Once past the switching components, the lines of a given voltage connect to one or more buses. These are sets of bus bars, usually in multiples of three, since three-phase electrical power distribution is largely universal around the world.

The arrangement of switches, circuit breakers and buses used affects the cost and reliability of the substation. For important substations a ring bus, double bus or so-called "breaker and a half" setup can be used, so that the failure of any one circuit breaker does not interrupt power to branch circuits for more than a brief time, and so that parts of the substation may be de-energized for maintenance and repairs. Substations feeding only a single industrial load may have minimal switching provisions, especially for small installations.

Once having established buses for the various voltage levels, transformers may be connected between the voltage levels.

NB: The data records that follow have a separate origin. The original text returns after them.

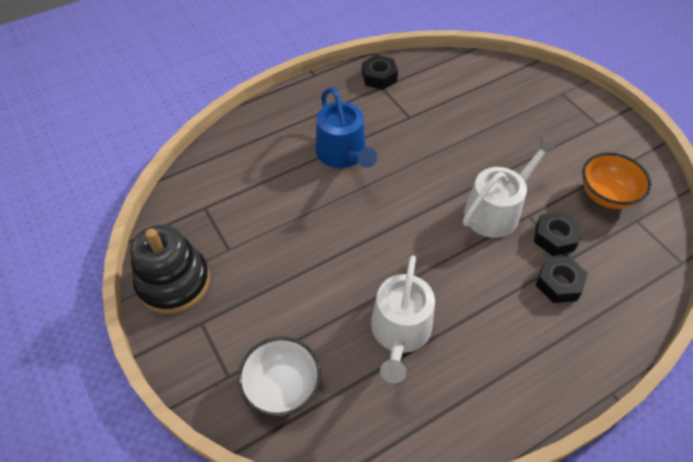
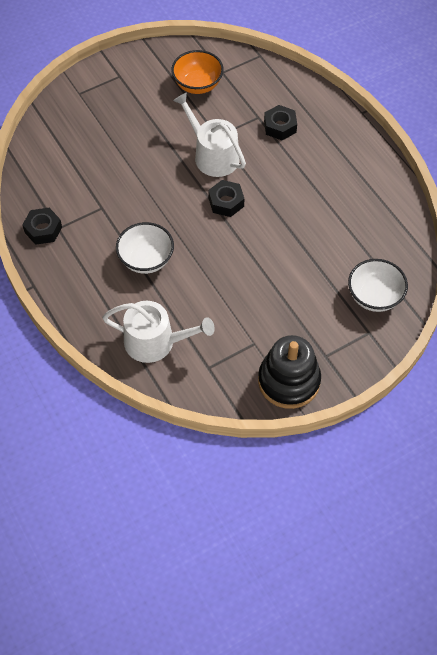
camera: 90 degrees left, 5 degrees up
blue watering can [315,87,377,168] -> white bowl [116,222,174,274]
white watering can [371,255,435,384] -> white watering can moved to [102,301,215,363]
black nut [534,210,581,256] -> black nut moved to [208,180,244,217]

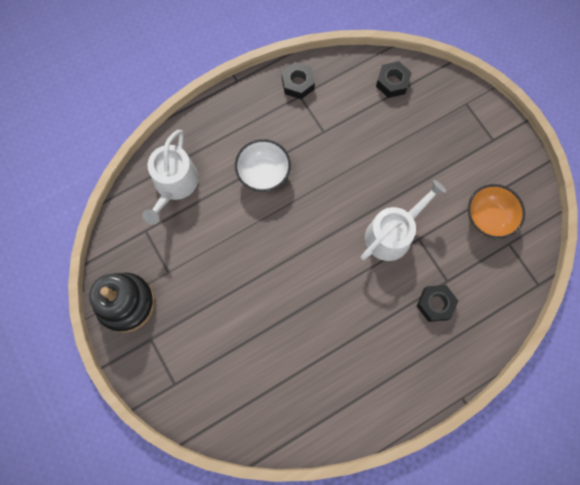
camera: 90 degrees right, 15 degrees up
black nut [208,180,244,217] -> black nut moved to [376,61,412,98]
white bowl [348,259,408,312] -> none

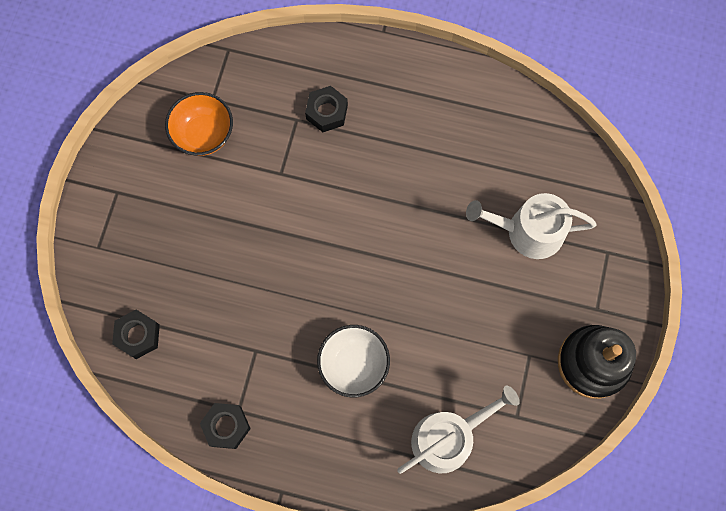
camera: 135 degrees left, 0 degrees up
white watering can [361,180,446,261] -> white watering can moved to [466,193,597,259]

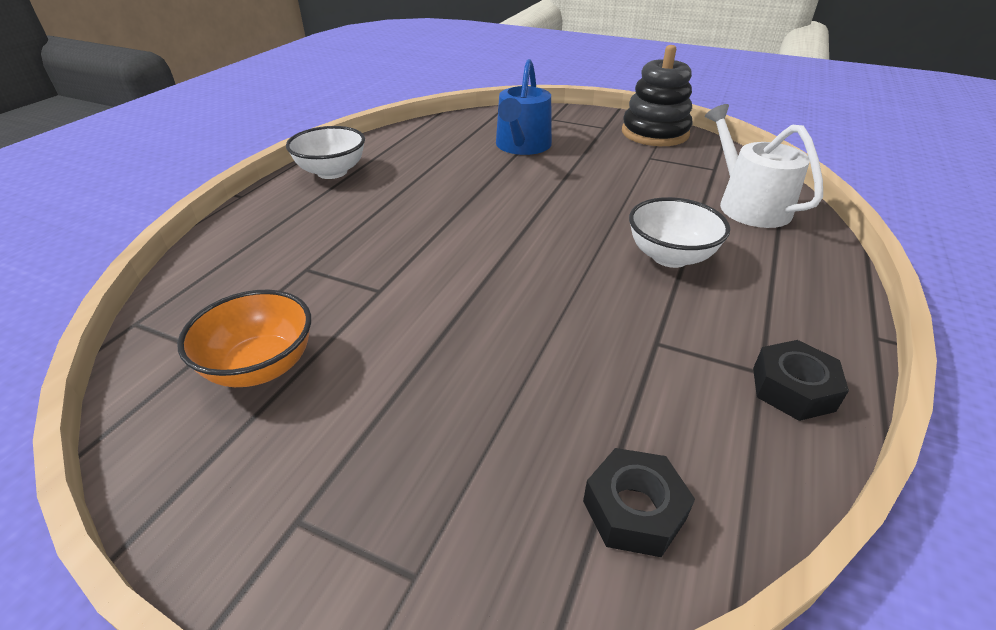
camera: 80 degrees left, 35 degrees down
black nut [305,86,348,132] -> none
white watering can [466,193,597,259] -> blue watering can [496,59,552,155]
none -> white bowl [286,126,365,179]

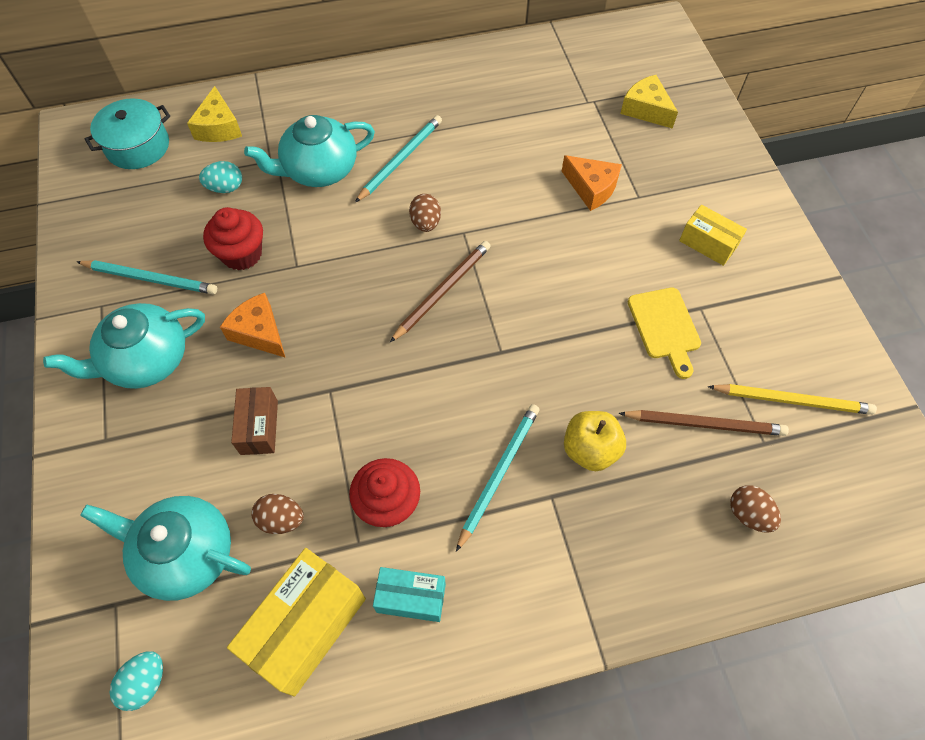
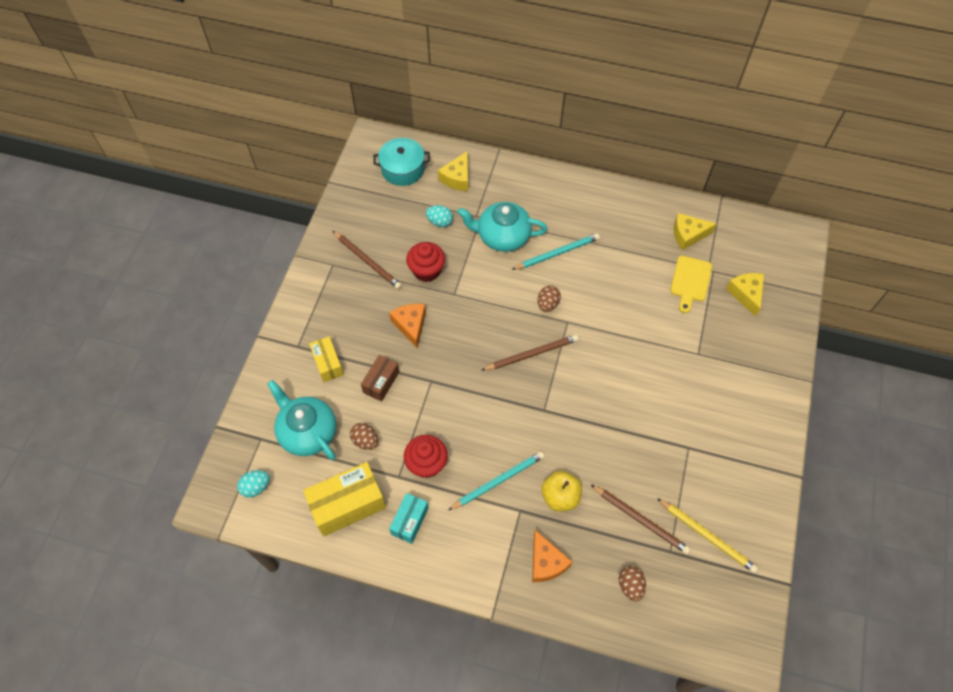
camera: 30 degrees right, 0 degrees up
turquoise teapot [43,303,205,389] -> none
turquoise pencil [77,260,217,294] -> brown pencil [333,231,402,289]
turquoise box [373,567,446,622] -> turquoise box turned 75 degrees clockwise [389,493,429,544]
orange cheese [562,155,622,211] -> orange cheese moved to [532,530,572,582]
yellow cutting board [628,288,701,379] -> yellow cutting board moved to [670,256,712,313]
yellow box [679,205,747,266] -> yellow box moved to [309,336,344,382]
none -> yellow cheese [674,213,717,250]

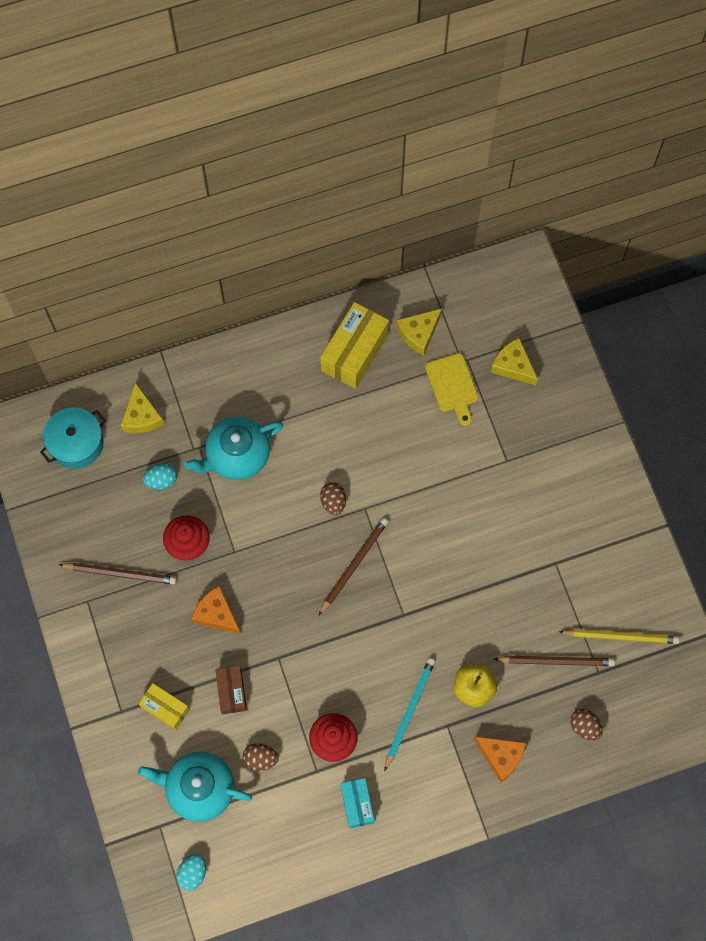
camera: 35 degrees left, 10 degrees up
yellow box [303,462,386,536] -> yellow box moved to [320,302,389,389]
turquoise pencil [512,233,600,270] -> none

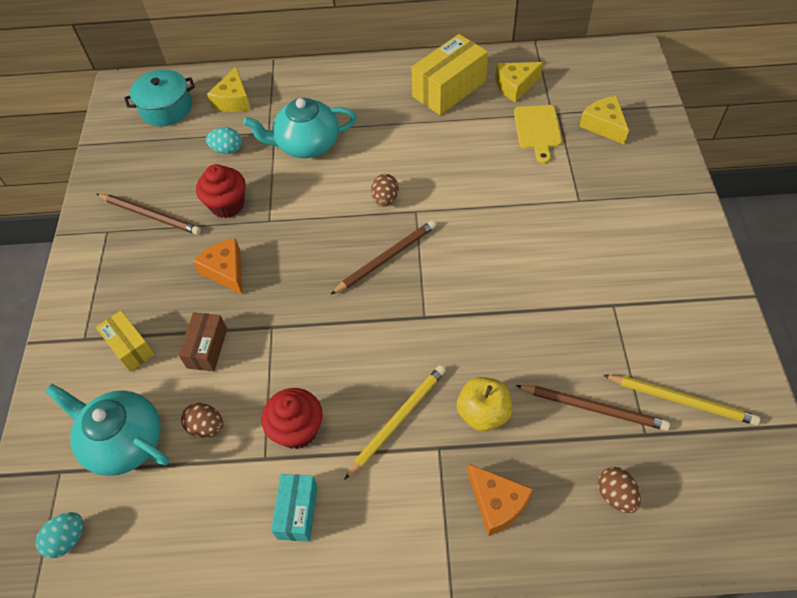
camera: 20 degrees right, 15 degrees down
turquoise pencil [384,658,435,771] -> yellow pencil [344,365,446,480]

These will again have a circuit breaker, much like transmission lines, in case a transformer has a fault (commonly called a 'short circuit').

Along with this, a substation always has control circuitry needed to command the various breakers to open in case of the failure of some component.

Switching function

An important function performed by a substation is switching, which is the connecting and disconnecting of transmission lines or other components to and from the system. Switching events may be "planned" or "unplanned".

A transmission line or other component may need to be deenergized for maintenance or for new construction; for example, adding or removing a transmission line or a transformer.

To maintain reliability of supply, no company ever brings down its whole system for maintenance. All work to be performed, from routine testing to adding entirely new substations, must be done while keeping the whole system running.

Perhaps more importantly, a fault may develop in a transmission line or any other component. Some examples of this: a line is hit by lightning and develops an arc, or a tower is blown down by a high wind. The function of the substation is to isolate the faulted portion of the system in the shortest possible time.

There are two main reasons: a fault tends to cause equipment damage; and it tends to destabilize the whole system. For example, a transmission line left in a faulted condition will eventually burn down, and similarly, a transformer left in a faulted condition will eventually blow up. While these are happening, the power drain makes the system more unstable. Disconnecting the faulted component, quickly, tends to minimize both of these problems.

Railways

Electrified railways also use substations which may also include rectifier equipment to change alternating current from the utility power distribution network to direct current for use by traction motors.